> Texte de la page
━━━━━━━━━━━━━━━━━━━━
La Marine a coutume de parler des navires comme des bâtiments. Terme commun aux architectes et aux maçons. Celui conçu par Christian de Portzamparc pour abriter l’œuvre d’Hergé tient du vaisseau échoué en forêt et de la ville imaginée. Embarquement immédiat.
Rarissime, sous ma plume, de vous la jouer gonzo. Mais l’honnêteté commande d’en prendre la forme aujourd’hui. En effet, aller visiter le musée Hergé pousse à avouer la vérité. Gamin, j’ai dévoré Tintin, les Pieds Nickelés et Bibi Fricotin, avant d’être aspiré par Spirou, puis Pilote et l’Echo des Savanes. Tintin, donc. Un journaliste de fantaisie qui parcourait la planète sans jamais écrire un article, pour le Petit Vingtième, un vrai journal bruxellois.
Nonobstant tout ce que l’on aura pu penser et dire sur des histoires écrites, pour partie, dans l’entre-deux guerres mondiales par un conservateur de l’ordre ancien, les gamins que nous étions dans les années 50-60 dévoraient les aventures de Tintin. C’était l’époque d’avant la télévision. Tintin, c’était une fenêtre ouverte sur le monde. Certes, une vision ethno-centrée, mais un gosse est autocentré par essence. Tintin, donc, comme un jeu de piste de boyscouts dans le monde des Grands, à la différence qu’avec lui les Bons gagnaient toujours, ce qui n’était pas évident dans notre quotidien. Et quel dessin ! Simple, plein de détails, vraisemblable car nourri de vrais repérages comme je le découvrirai plus tard. Un dessin clair au point de baptiser les lignes qui en cernent le sens. Des à plats colorés, une merveille, qui nous changeait du blanc et noir pâteux de Kit Carson et de Butch Cassidy.
L’indéclinable invitation
Un jour de fin avril où le soleil donnait au jardin l’illusion du printemps avant les saints de glace, un courrier électronique tomba dans ma boîte. A l’occasion des 10 ans du musée Hergé et des 90 ans de Tintin, l’architecte Christian de Portzamparc m’invitait à découvrir le musée qu’il avait dessiné et construit.
━━━━━━━━━━━━━━━━━━━━
> Données affichées

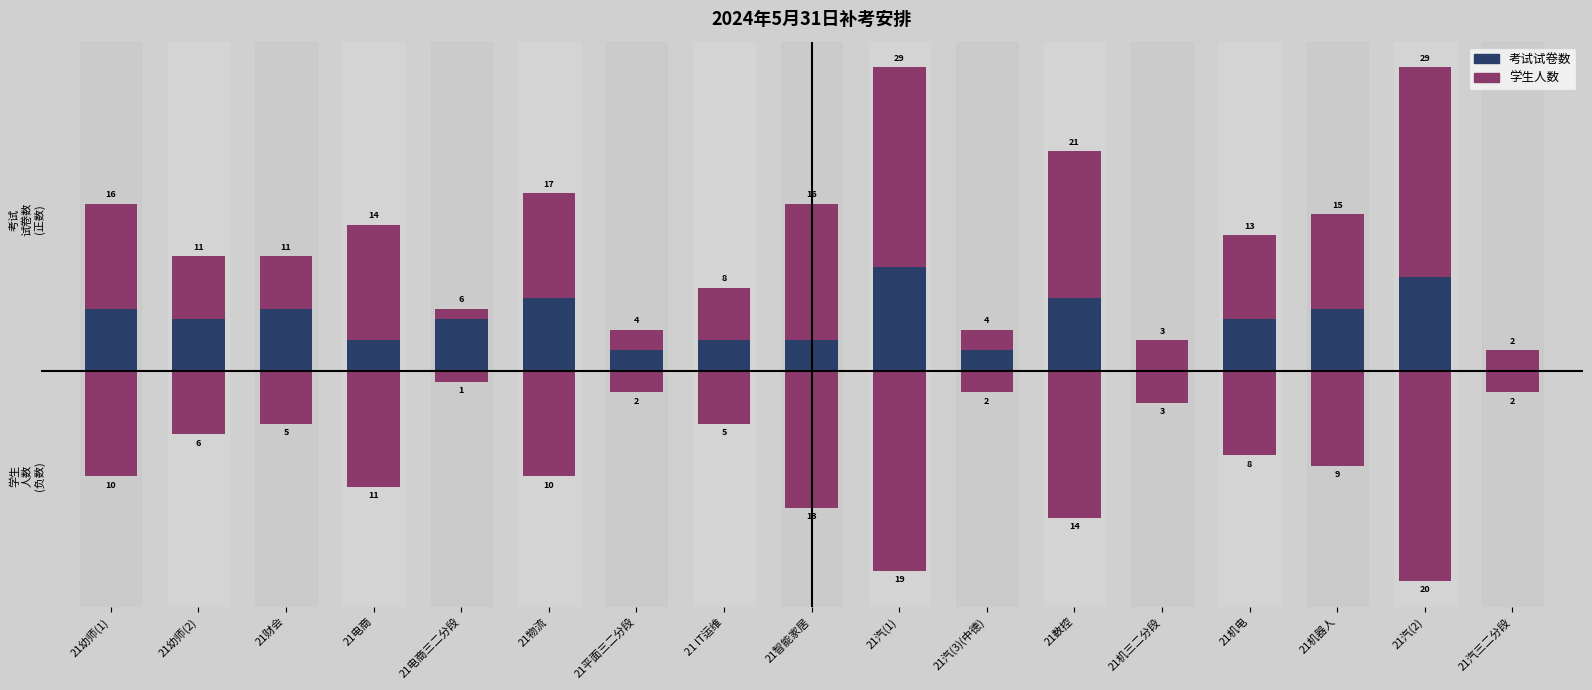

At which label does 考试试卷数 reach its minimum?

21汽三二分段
━━━━━━━━━━━━━━━━━━━━
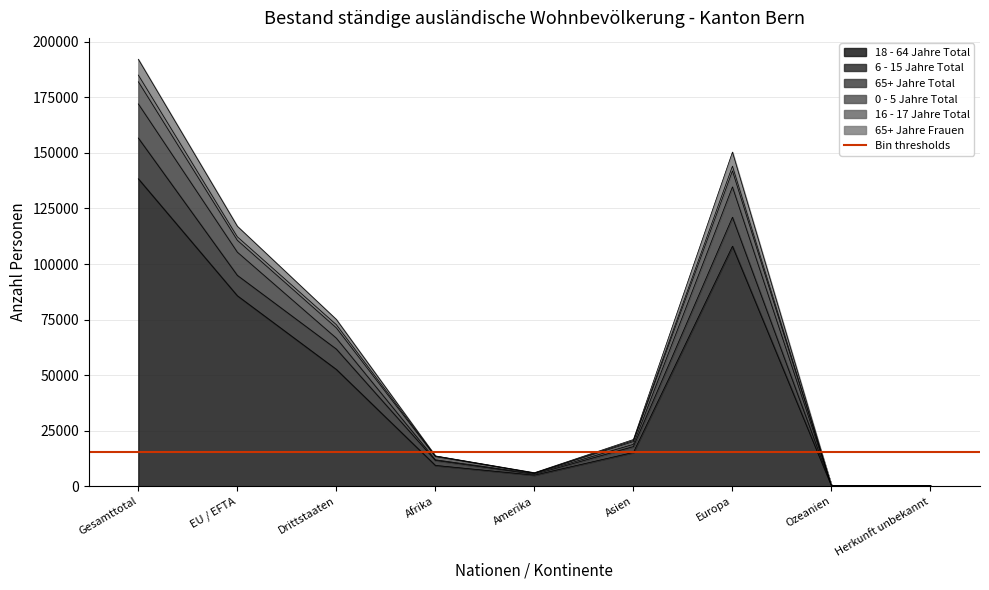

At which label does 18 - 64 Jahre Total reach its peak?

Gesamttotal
━━━━━━━━━━━━━━━━━━━━
> Consigne 1
Dans le texte sur le musée Hergé, relevez toutes les lectures citées dans la phrase qui commence par « Gamin, j'ai dévoré ».
> Consigne 2
Poursuivez le texte sur le musée Hergé à partir de sa dernière phrase.

> Réponse finale 1
Tintin, les Pieds Nickelés, Bibi Fricotin, Spirou, Pilote, l'Echo des Savanes

> Réponse finale 2
Je goûte peu les voyages de presse, question d’éthique. Pas question de voyager aux frais d’un prince sur lequel on fait un reportage. Mais là, il n’y avait pas d’enjeu honteux. Pas d’argent à faire gagner, pas de brosse à reluire pour un auteur disparu en 1983 toutes gloires conquises. Juste à aller voir quelle relation l’architecte avait nouée avec le reporter à la houppe. Et puis, un voyage chez Tintin, la tentation était trop forte pour y résister.
Adulte, J’avais précédemment croisé sa route à plusieurs reprises. En réminiscences tendres ou ironiques, lorsque j’avais vu New-York pour la première fois ; quand je m’étais retrouvé en reportage au cœur de l’Afrique en guerre; quand je chevauchais un dromadaire au Sahara ; quand j’arpentais le port de Guyaquil …
Quand, le soir venu, dans une chambre d’hôtel, le moment était venu d’écrire, de rendre la copie dans le temps imparti, je songeais parfois à ce reporter dont je partageais la curiosité, voire l’esprit de déduction, mais qui ne partageait pas avec moi sa liberté de ne pas avoir à rendre compte de ce qu’il avait vu. J’enviais son affranchissement des affres de l’angle d’un article, la limitation de sa taille, le chronomètre du bouclage, la négociation des notes de frais avec la comptabilité du journal.
L’architecte aussi enquête, s’imbibe de la réalité de son sujet, de sa culture, de la fonction de l’objet qu’on lui demande pour en sortir une vérité. Il choisit une idée directrice, comme le journaliste choisit un angle. Il est contraint par un budget comme un reporter par un nombre de signes. Il est un peu plus libre sur le délai de livraison. Le dessinateur de bande dessinée est totalement libre, lui. Il moule son histoire à sa convenance. L’architecte, le journaliste, servent l’histoire des autres.
La case et la ligne
Christian de Porzamparc n’a guère besoin d’avouer sa tintinophilie, elle crève les yeux. Comme on grimpe à bord d’un navire, le public accède au musée Hergé par une passerelle. Le vaisseau est amarré à une chênaie, en lisière de la ville, Louvain-la-Neuve, à 25 kilomètres de Bruxelles.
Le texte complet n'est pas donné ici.